In “Spillover” (2012) Quammen analizza la relazione fra la distruzione degli ecosistemi e le epidemie. Le foreste, in particolare, ospitano l’80% della biodiversità terrestre, milioni di specie (inclusi batteri e virus), ancora largamente sconosciuti alla scienza. I villaggi sorti dove prima si sollevavano le foreste, le nuove strade che le attraversano, la caccia e il commercio di animali selvaggi, rompono l’equilibrio ecosistemico, esponendo l’uomo al contatto con agenti patogeni sconosciuti. Così è nato l’ebola, così è nato l’HIV. Ad oggi, metà della superficie forestale che ricopriva il pianeta è stata spazzata via. Il grande polmone della Terra è in affanno, rischia il collasso, esattamente come quello degli uomini.
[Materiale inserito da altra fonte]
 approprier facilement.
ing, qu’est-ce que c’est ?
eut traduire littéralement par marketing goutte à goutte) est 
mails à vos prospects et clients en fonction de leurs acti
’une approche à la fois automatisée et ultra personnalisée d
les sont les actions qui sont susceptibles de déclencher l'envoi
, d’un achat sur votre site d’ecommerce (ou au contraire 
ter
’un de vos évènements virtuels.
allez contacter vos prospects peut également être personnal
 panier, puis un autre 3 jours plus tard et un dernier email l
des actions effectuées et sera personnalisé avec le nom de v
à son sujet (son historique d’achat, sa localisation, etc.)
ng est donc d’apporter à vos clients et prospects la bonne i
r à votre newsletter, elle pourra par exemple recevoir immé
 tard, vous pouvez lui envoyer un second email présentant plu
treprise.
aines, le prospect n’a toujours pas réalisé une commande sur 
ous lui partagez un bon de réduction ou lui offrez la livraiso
Nei giorni in cui l’homo sapiens riscopre la propria estrema fragilità, e il paradigma di un modello economico fondato sullo sfruttamento e il movimento illimitati si trova a contemplare l’ennesimo baratro, le immagini satellitari mostrano il dissiparsi delle cupole di anidride carbonica che soffocano le regioni industrializzate del pianeta. Fra queste la pianura padana, l’area più inquinata del continente europeo. Già nel 2003 uno studio condotto sulla prima SARS da coronavirus in Cina dimostrava un incremento della mortalità dell’84% nelle aree caratterizzate da un basso indice di qualità dell’aria.
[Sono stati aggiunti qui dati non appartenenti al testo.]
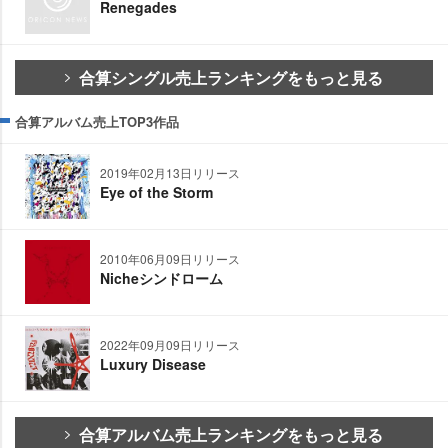
Renegades
合算シングル売上ランキングをもっと見る
合算アルバム売上TOP3作品
2019年02月13日リリース
Eye of the Storm
2010年06月09日リリース
Nicheシンドローム
2022年09月09日リリース
Luxury Disease
合算アルバム売上ランキングをもっと見る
Nelle metropoli diventate improvvisamente deserti di asfalto e cemento compaiono, timidi o sfrontati, i cerbiatti e le scimmie, i pesci e i cinghiali. La distopia, tanto investigata e banalizzata dalla cultura di massa, conquista le strade in una silenziosa, lancinante rappresentazione del cupio dissolvi che l’ha generata.
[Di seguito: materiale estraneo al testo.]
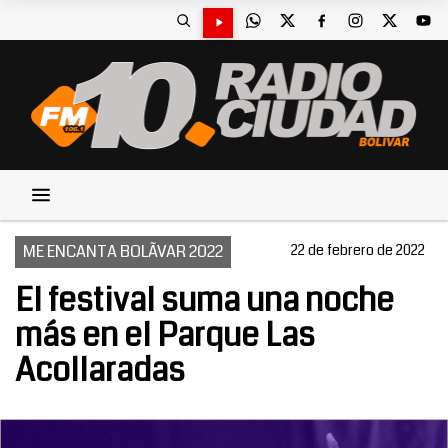
ME ENCANTA BOLÃ­VAR 2022
22 de febrero de 2022
El festival suma una noche
más en el Parque Las
Acollaradas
È assai probabile che il motore dell’economia globale, tenuto al minimo da una quarantena che coinvolge quasi due miliardi di persone, riprenda poderoso e incurante non appena l’emergenza sarà conclusa. La negazione che ha ritardato in molti Stati l’implementazione dei protocolli sanitari, nutrita di arroganza antropocentrica, diventerà insindacabile necessità, seppellendo per l’ennesima volta nell’inconscio collettivo l’istanza di un rivolgimento culturale che attraversi ogni aspetto del vivere. Quella scatenata dal Covid-19 è molto più di una guerra: la sua fine non deve soltanto condurre a una drastica riformulazione delle relazioni fra individui, stati, blocchi geopolitici. L’uomo, untore di suolo, cielo e acqua, è chiamato a riconsiderare il proprio ruolo nel delicato equilibrio del pianeta, a mutare, da distruttore e parassita, in attenta, coraggiosa sentinella dell’armonia. A nulla servono le armi nella battaglia contro il proprio essere. Ogni risorsa economica e intellettuale estratta dalle rinnovate assemblee degli uomini deve essere investita nella scienza, nell’ambiente, nell’educazione, nella ricostruzione dell’armonia perduta. È venuto il tempo di una nuova modernità. La cura sostituisca la predazione.